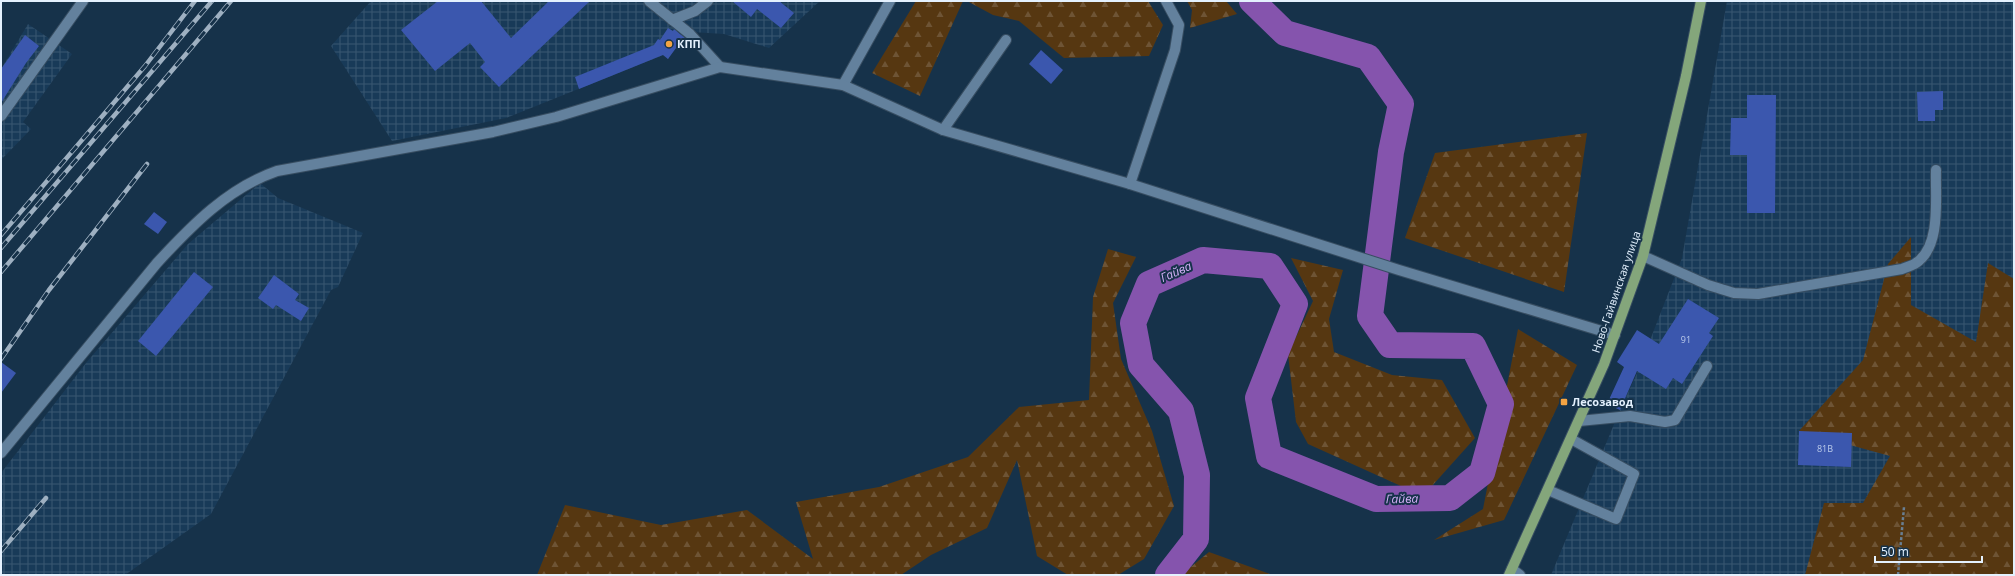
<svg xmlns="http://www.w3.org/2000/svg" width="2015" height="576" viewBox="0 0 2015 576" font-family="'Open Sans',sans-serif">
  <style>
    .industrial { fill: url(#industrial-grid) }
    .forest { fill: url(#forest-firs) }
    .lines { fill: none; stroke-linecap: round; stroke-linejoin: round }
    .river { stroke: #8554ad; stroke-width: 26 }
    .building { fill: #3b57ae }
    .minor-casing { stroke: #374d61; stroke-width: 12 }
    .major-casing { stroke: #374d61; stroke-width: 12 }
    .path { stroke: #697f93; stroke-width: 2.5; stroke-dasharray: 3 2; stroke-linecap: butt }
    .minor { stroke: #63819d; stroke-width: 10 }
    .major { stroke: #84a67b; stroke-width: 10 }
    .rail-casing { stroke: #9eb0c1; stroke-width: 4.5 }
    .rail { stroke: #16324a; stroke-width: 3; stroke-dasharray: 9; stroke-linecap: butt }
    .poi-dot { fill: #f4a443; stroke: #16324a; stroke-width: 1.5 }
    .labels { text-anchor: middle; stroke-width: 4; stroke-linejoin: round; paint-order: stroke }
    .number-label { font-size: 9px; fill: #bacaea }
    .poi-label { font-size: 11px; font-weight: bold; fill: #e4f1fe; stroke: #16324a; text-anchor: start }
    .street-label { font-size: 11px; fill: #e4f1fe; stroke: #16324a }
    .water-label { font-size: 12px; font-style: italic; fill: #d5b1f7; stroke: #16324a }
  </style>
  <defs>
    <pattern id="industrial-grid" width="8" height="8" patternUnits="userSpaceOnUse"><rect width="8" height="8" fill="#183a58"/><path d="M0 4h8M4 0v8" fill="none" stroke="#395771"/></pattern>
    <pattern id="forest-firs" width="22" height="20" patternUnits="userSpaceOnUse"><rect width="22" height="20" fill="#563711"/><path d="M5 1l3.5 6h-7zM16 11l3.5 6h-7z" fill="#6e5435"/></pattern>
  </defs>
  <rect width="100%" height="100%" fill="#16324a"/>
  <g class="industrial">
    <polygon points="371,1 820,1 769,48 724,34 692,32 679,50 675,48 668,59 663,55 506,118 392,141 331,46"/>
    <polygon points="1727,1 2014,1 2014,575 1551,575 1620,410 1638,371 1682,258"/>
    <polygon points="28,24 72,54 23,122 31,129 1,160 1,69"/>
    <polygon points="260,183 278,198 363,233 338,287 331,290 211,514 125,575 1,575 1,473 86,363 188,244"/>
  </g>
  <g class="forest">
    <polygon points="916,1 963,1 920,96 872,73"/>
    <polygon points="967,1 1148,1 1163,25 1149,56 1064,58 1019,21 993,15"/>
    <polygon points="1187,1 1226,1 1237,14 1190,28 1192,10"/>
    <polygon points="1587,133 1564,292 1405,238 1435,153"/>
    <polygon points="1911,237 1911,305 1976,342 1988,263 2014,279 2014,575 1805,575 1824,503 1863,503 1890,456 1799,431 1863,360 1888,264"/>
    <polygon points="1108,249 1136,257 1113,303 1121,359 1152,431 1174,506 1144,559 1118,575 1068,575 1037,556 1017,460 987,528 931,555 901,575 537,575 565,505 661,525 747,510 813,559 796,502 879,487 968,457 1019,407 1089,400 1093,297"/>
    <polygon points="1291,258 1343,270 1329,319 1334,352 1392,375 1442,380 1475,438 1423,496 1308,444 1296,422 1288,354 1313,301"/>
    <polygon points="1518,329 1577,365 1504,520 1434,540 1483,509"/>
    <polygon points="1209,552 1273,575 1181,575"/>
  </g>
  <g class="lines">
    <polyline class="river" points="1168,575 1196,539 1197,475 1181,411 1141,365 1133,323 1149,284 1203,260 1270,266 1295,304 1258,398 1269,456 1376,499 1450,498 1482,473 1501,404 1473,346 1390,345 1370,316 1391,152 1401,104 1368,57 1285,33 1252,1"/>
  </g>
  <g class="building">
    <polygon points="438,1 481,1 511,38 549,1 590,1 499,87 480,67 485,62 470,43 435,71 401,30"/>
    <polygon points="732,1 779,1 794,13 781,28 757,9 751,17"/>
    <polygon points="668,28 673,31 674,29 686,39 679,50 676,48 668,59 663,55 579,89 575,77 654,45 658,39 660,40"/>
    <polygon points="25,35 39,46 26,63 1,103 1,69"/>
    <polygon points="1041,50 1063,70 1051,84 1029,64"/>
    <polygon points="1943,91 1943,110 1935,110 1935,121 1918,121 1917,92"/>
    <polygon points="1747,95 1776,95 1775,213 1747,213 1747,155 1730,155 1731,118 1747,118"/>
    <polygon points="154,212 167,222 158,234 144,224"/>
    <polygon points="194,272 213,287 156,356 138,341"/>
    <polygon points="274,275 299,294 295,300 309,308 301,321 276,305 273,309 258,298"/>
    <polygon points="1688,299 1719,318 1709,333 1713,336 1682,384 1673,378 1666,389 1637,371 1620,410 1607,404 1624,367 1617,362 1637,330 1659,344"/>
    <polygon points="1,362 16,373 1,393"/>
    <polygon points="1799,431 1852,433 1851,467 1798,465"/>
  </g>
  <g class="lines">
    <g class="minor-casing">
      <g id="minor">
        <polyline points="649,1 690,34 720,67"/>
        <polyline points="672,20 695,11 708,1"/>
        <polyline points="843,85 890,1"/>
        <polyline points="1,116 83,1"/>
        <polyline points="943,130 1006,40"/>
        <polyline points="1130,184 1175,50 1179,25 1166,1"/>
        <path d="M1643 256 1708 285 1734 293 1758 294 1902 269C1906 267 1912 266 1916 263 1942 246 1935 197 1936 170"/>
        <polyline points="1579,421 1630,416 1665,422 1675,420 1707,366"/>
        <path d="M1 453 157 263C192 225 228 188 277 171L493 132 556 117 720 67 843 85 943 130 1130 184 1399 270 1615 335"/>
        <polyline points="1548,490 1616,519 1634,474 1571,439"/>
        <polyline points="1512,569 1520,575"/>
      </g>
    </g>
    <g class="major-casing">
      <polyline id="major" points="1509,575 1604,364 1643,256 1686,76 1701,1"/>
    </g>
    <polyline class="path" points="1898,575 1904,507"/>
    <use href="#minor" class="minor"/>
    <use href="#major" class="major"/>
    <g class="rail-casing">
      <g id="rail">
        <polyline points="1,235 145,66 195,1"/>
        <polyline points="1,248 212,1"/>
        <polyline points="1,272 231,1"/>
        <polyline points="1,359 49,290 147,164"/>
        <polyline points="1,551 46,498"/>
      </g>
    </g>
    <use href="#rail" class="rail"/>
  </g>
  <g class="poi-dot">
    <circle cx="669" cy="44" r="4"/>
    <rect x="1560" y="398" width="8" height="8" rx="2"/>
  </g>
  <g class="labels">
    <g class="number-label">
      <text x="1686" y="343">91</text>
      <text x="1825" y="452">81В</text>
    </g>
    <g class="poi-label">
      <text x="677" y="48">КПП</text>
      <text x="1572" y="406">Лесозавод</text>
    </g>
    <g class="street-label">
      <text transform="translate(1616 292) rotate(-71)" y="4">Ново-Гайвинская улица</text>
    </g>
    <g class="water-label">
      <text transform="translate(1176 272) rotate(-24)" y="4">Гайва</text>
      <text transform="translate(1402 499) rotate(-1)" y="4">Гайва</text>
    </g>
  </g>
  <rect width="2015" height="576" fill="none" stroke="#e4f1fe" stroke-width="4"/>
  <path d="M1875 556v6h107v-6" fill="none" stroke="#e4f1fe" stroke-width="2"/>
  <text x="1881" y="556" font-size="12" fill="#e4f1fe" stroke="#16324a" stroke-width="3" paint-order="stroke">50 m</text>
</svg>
··········
* YOUR GOAL:
From the first record to the last, restate everything exactly but omit the pictures.

* SOLUTION BELOW:
<svg xmlns="http://www.w3.org/2000/svg" width="2015" height="576" viewBox="0 0 2015 576" font-family="'Open Sans',sans-serif">
  <style>
    .industrial { fill: url(#industrial-grid) }
    .forest { fill: url(#forest-firs) }
    .lines { fill: none; stroke-linecap: round; stroke-linejoin: round }
    .river { stroke: #8554ad; stroke-width: 26 }
    .building { fill: #3b57ae }
    .minor-casing { stroke: #374d61; stroke-width: 12 }
    .major-casing { stroke: #374d61; stroke-width: 12 }
    .path { stroke: #697f93; stroke-width: 2.5; stroke-dasharray: 3 2; stroke-linecap: butt }
    .minor { stroke: #63819d; stroke-width: 10 }
    .major { stroke: #84a67b; stroke-width: 10 }
    .rail-casing { stroke: #9eb0c1; stroke-width: 4.5 }
    .rail { stroke: #16324a; stroke-width: 3; stroke-dasharray: 9; stroke-linecap: butt }
    .poi-dot { fill: #f4a443; stroke: #16324a; stroke-width: 1.5 }
    .labels { text-anchor: middle; stroke-width: 4; stroke-linejoin: round; paint-order: stroke }
    .number-label { font-size: 9px; fill: #bacaea }
    .poi-label { font-size: 11px; font-weight: bold; fill: #e4f1fe; stroke: #16324a; text-anchor: start }
    .street-label { font-size: 11px; fill: #e4f1fe; stroke: #16324a }
    .water-label { font-size: 12px; font-style: italic; fill: #d5b1f7; stroke: #16324a }
  </style>
  <defs>
    <pattern id="industrial-grid" width="8" height="8" patternUnits="userSpaceOnUse"><rect width="8" height="8" fill="#183a58"/><path d="M0 4h8M4 0v8" fill="none" stroke="#395771"/></pattern>
    <pattern id="forest-firs" width="22" height="20" patternUnits="userSpaceOnUse"><rect width="22" height="20" fill="#563711"/><path d="M5 1l3.5 6h-7zM16 11l3.5 6h-7z" fill="#6e5435"/></pattern>
  </defs>
  <rect width="100%" height="100%" fill="#16324a"/>
  <g class="industrial">
    <polygon points="371,1 820,1 769,48 724,34 692,32 679,50 675,48 668,59 663,55 506,118 392,141 331,46"/>
    <polygon points="1727,1 2014,1 2014,575 1551,575 1620,410 1638,371 1682,258"/>
    <polygon points="28,24 72,54 23,122 31,129 1,160 1,69"/>
    <polygon points="260,183 278,198 363,233 338,287 331,290 211,514 125,575 1,575 1,473 86,363 188,244"/>
  </g>
  <g class="forest">
    <polygon points="916,1 963,1 920,96 872,73"/>
    <polygon points="967,1 1148,1 1163,25 1149,56 1064,58 1019,21 993,15"/>
    <polygon points="1187,1 1226,1 1237,14 1190,28 1192,10"/>
    <polygon points="1587,133 1564,292 1405,238 1435,153"/>
    <polygon points="1911,237 1911,305 1976,342 1988,263 2014,279 2014,575 1805,575 1824,503 1863,503 1890,456 1799,431 1863,360 1888,264"/>
    <polygon points="1108,249 1136,257 1113,303 1121,359 1152,431 1174,506 1144,559 1118,575 1068,575 1037,556 1017,460 987,528 931,555 901,575 537,575 565,505 661,525 747,510 813,559 796,502 879,487 968,457 1019,407 1089,400 1093,297"/>
    <polygon points="1291,258 1343,270 1329,319 1334,352 1392,375 1442,380 1475,438 1423,496 1308,444 1296,422 1288,354 1313,301"/>
    <polygon points="1518,329 1577,365 1504,520 1434,540 1483,509"/>
    <polygon points="1209,552 1273,575 1181,575"/>
  </g>
  <g class="lines">
    <polyline class="river" points="1168,575 1196,539 1197,475 1181,411 1141,365 1133,323 1149,284 1203,260 1270,266 1295,304 1258,398 1269,456 1376,499 1450,498 1482,473 1501,404 1473,346 1390,345 1370,316 1391,152 1401,104 1368,57 1285,33 1252,1"/>
  </g>
  <g class="building">
    <polygon points="438,1 481,1 511,38 549,1 590,1 499,87 480,67 485,62 470,43 435,71 401,30"/>
    <polygon points="732,1 779,1 794,13 781,28 757,9 751,17"/>
    <polygon points="668,28 673,31 674,29 686,39 679,50 676,48 668,59 663,55 579,89 575,77 654,45 658,39 660,40"/>
    <polygon points="25,35 39,46 26,63 1,103 1,69"/>
    <polygon points="1041,50 1063,70 1051,84 1029,64"/>
    <polygon points="1943,91 1943,110 1935,110 1935,121 1918,121 1917,92"/>
    <polygon points="1747,95 1776,95 1775,213 1747,213 1747,155 1730,155 1731,118 1747,118"/>
    <polygon points="154,212 167,222 158,234 144,224"/>
    <polygon points="194,272 213,287 156,356 138,341"/>
    <polygon points="274,275 299,294 295,300 309,308 301,321 276,305 273,309 258,298"/>
    <polygon points="1688,299 1719,318 1709,333 1713,336 1682,384 1673,378 1666,389 1637,371 1620,410 1607,404 1624,367 1617,362 1637,330 1659,344"/>
    <polygon points="1,362 16,373 1,393"/>
    <polygon points="1799,431 1852,433 1851,467 1798,465"/>
  </g>
  <g class="lines">
    <g class="minor-casing">
      <g id="minor">
        <polyline points="649,1 690,34 720,67"/>
        <polyline points="672,20 695,11 708,1"/>
        <polyline points="843,85 890,1"/>
        <polyline points="1,116 83,1"/>
        <polyline points="943,130 1006,40"/>
        <polyline points="1130,184 1175,50 1179,25 1166,1"/>
        <path d="M1643 256 1708 285 1734 293 1758 294 1902 269C1906 267 1912 266 1916 263 1942 246 1935 197 1936 170"/>
        <polyline points="1579,421 1630,416 1665,422 1675,420 1707,366"/>
        <path d="M1 453 157 263C192 225 228 188 277 171L493 132 556 117 720 67 843 85 943 130 1130 184 1399 270 1615 335"/>
        <polyline points="1548,490 1616,519 1634,474 1571,439"/>
        <polyline points="1512,569 1520,575"/>
      </g>
    </g>
    <g class="major-casing">
      <polyline id="major" points="1509,575 1604,364 1643,256 1686,76 1701,1"/>
    </g>
    <polyline class="path" points="1898,575 1904,507"/>
    <use href="#minor" class="minor"/>
    <use href="#major" class="major"/>
    <g class="rail-casing">
      <g id="rail">
        <polyline points="1,235 145,66 195,1"/>
        <polyline points="1,248 212,1"/>
        <polyline points="1,272 231,1"/>
        <polyline points="1,359 49,290 147,164"/>
        <polyline points="1,551 46,498"/>
      </g>
    </g>
    <use href="#rail" class="rail"/>
  </g>
  <g class="poi-dot">
    <circle cx="669" cy="44" r="4"/>
    <rect x="1560" y="398" width="8" height="8" rx="2"/>
  </g>
  <g class="labels">
    <g class="number-label">
      <text x="1686" y="343">91</text>
      <text x="1825" y="452">81В</text>
    </g>
    <g class="poi-label">
      <text x="677" y="48">КПП</text>
      <text x="1572" y="406">Лесозавод</text>
    </g>
    <g class="street-label">
      <text transform="translate(1616 292) rotate(-71)" y="4">Ново-Гайвинская улица</text>
    </g>
    <g class="water-label">
      <text transform="translate(1176 272) rotate(-24)" y="4">Гайва</text>
      <text transform="translate(1402 499) rotate(-1)" y="4">Гайва</text>
    </g>
  </g>
  <rect width="2015" height="576" fill="none" stroke="#e4f1fe" stroke-width="4"/>
  <path d="M1875 556v6h107v-6" fill="none" stroke="#e4f1fe" stroke-width="2"/>
  <text x="1881" y="556" font-size="12" fill="#e4f1fe" stroke="#16324a" stroke-width="3" paint-order="stroke">50 m</text>
</svg>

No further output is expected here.